Um dia saberás

André Gouvea

A mente estava vazia, as dores aumentavam, o vento soprava a última folha que restará no galho; todos estavam espantados, devido a tamanho poder de destruição concentrado na área, fim dos tempos. Apenas uma lembrança, uma única gota de lembrança caiu em toda imensa carga de sentimentos que se recolhiam a sua mente. Porque isto, porque lembrar disto agora pensava, esforcei-me tanto para nada, nunca deveria ter vindo. Ouça espírito te recusas a abandonar está carne, que esperás como acalanto, e que te fazes sobrepujar os mares da desesperança, não poderás perder o controle, não posso. Insanidade temporária, devagando. Muros me cercam, só vejo sangue, maldito sangue. Amaldiçoado sangue que me faz caminhar entre a Luz e as Trevas, doce é o beijo que ela me deixou, amargo em sua despedida, mel, fel. Queria apenas viver, mas não posso, nunca poderei, responsabilidades, promessas inacabadas, ainda não me fiz por vencido e nunca me farei.

Deixem-me em paz malditos, não existe controle para que aqueles que não controlam seus demônios internos, como posso dimensionar o futuro, se olhando me por dentro não controlo minhas vontades.

Se encontro minha imagem nas sombras, acendo uma chama, se encontro o caminho da iluminação fecho a casca que me protege das dores, das cores, do poder. Impulso, pulso latente queima a corrente, corrente de desgraças que persegue a vida e a morte daqueles que falharam, preciso responder, preciso voar. Mestro o discípulo aprendo, sem conhecer, imagino; estou na montanha, no ar, no lago.

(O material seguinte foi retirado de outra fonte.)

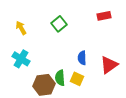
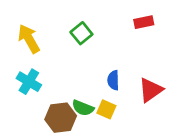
yellow arrow: (21, 28) -> (29, 39), size x1.5
green semicircle: (60, 78) -> (83, 108), turned -63

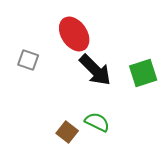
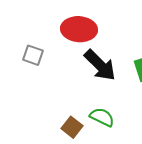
red ellipse: (74, 34) -> (79, 29), turned -52

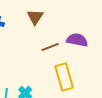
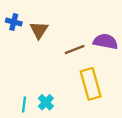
brown triangle: (35, 17) -> (39, 30), moved

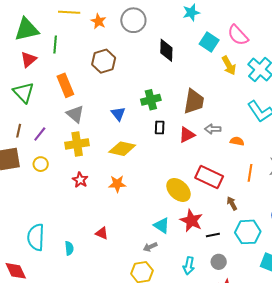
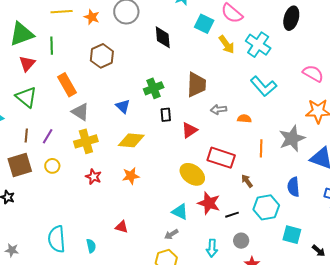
red triangle: (187, 135) -> (189, 130), moved

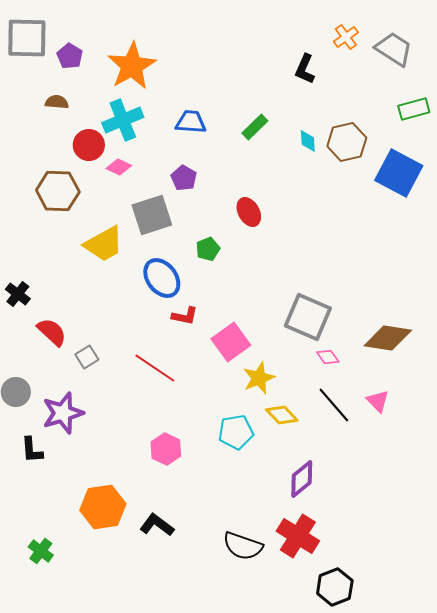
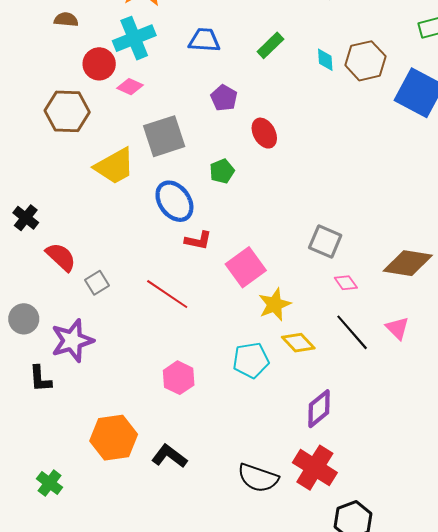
purple pentagon: (184, 178) -> (224, 98), moved
gray square: (308, 317) -> (325, 241), size x0.7

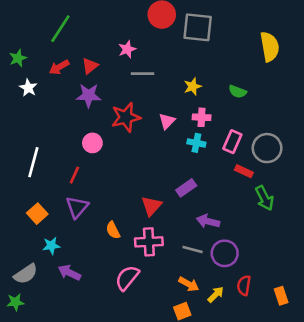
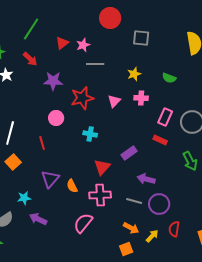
gray square: (198, 27) -> (141, 38), moved, size x0.7
red triangle: (90, 66) -> (62, 43), moved
red arrow: (59, 67) -> (30, 59), turned -105
cyan cross: (196, 143) -> (90, 134), moved
red rectangle: (244, 171) -> (160, 140), moved
red line: (74, 175) -> (42, 143), turned -40
purple triangle: (77, 207) -> (50, 179), moved
orange square: (37, 214) -> (13, 162), moved

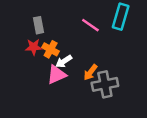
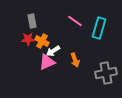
cyan rectangle: (121, 17) -> (99, 28), moved
orange arrow: (90, 72) -> (75, 60), turned -56
gray cross: (105, 84) -> (106, 73), moved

Sou um sopro que teima, que queima que esconjura na falta da eloqüencia, pois baseio-me na aparência, na forma, nas sombras de um futuro que nunca saberá o que terá a dizer.

Cacem-me, persigam-me, matem-me, sou o predador que nunca soube que era caça, vida de farsas que saboreiam os iluminados, pelados pelas vergonhas passadas na frente da multidão, sou tudo e nada, serei sempre ninguém e ao mesmo tempo alguém, sigo a voz da esperança que grita ao universo a verdade sem piedade da alma derrocada, apenas ouça e veja o brilho da espada reluzente, talvez cadente descer ao inferno, enfermo como as últimas folhas que caem ao chão.